人は馴れないものに手を出さない方がいい。
先週金曜日、銀座教文館という書店の二階に行った。
5000円と3000円の図書券をプレゼント用に買うためである。
5000円の方には柴犬のかわいい写真があり、3000円の方はピーターラビットであった。
これを買い包んでくれているのを待っている間ふと前を見ると、東野圭吾さんという作家の最新作「人魚の眠る家」というのが平積みされていた。
幻冬舎刊である。作家デビュー30周年記念作品と腰巻きに書いてあった。
東野圭吾さんという作家の本を買って読むなどということは、未だかつて一度もない。
テレビドラマで見たことはあるが、文章を読むのは初めてだ。
新聞の全ページ広告が頭の中に入っていたのだろうか、つい買ってしまった。
税込み1600円なり。
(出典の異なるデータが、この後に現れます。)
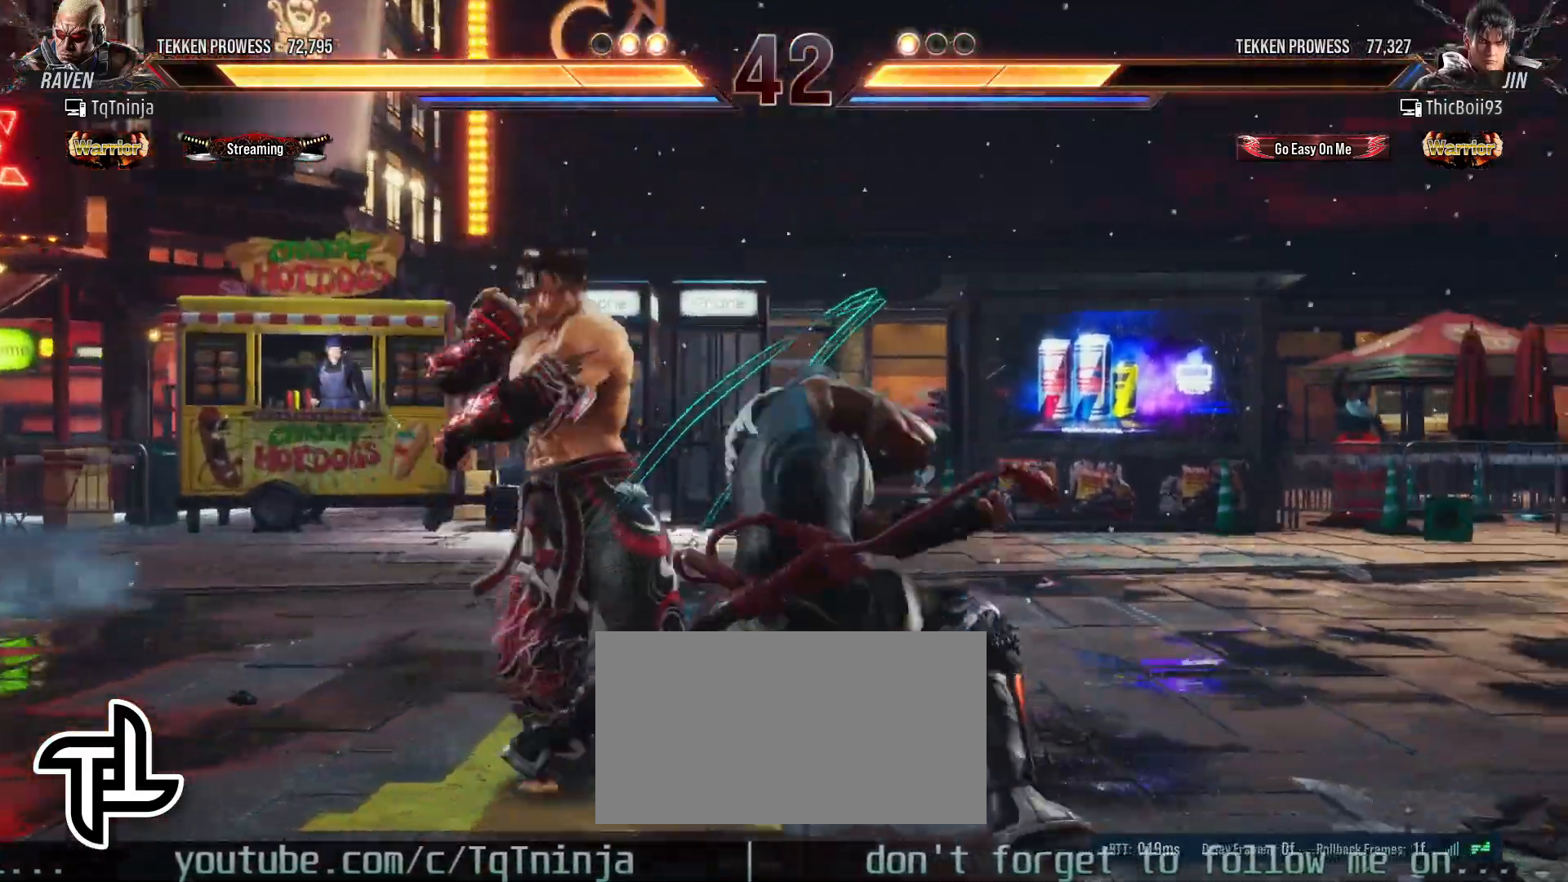
{"buttons": [], "left_stick": "center", "events": []}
原稿用紙655枚(400字詰)と書いてあった。
全388ページ、パラっとめくると書き出しがある。「たくさんの車が行き交う幅の広い道路から脇道に入り、ずっと奥まで進んだところにその家はあった」その瞬間あっこれはダメ、イケセケンと思った。
と、その時教文館の女性が図書券ご用意できましたといった。
買わないと決めたのに、これくださいと言っていた。
東野圭吾さんという作家には全く馴れていない。直木賞受賞とあるから余程外れることはないだろうと思い、家に帰り読み始めると余程という枠をはるかに外していた。
小説をはじめて書いたのではと思う程シロウトぽくて読むに耐えない。
あるテーマを取材し調べた物を物語に詰め込んでつなげたものに過ぎない(でも最後まで読んだ)。推理小説のはずなのに何のスリルもなく、動かない公園の遊具の上にじっと乗っているようだ。これは私の読書感だから東野圭吾さんファンはどうか気を悪くしないで下さい。内容についてはこれから買おうと思っている人のために申し訳ないので書かない。今思えば幻冬舎の新聞広告はよくできていたということだ。
すっかり一杯食ってしまったのだから。
この本を読む前に取り寄せてもらっていた、中勘助の「犬」と谷崎潤一郎の「武州公秘話」を読んだ(映画のネタ探しです)。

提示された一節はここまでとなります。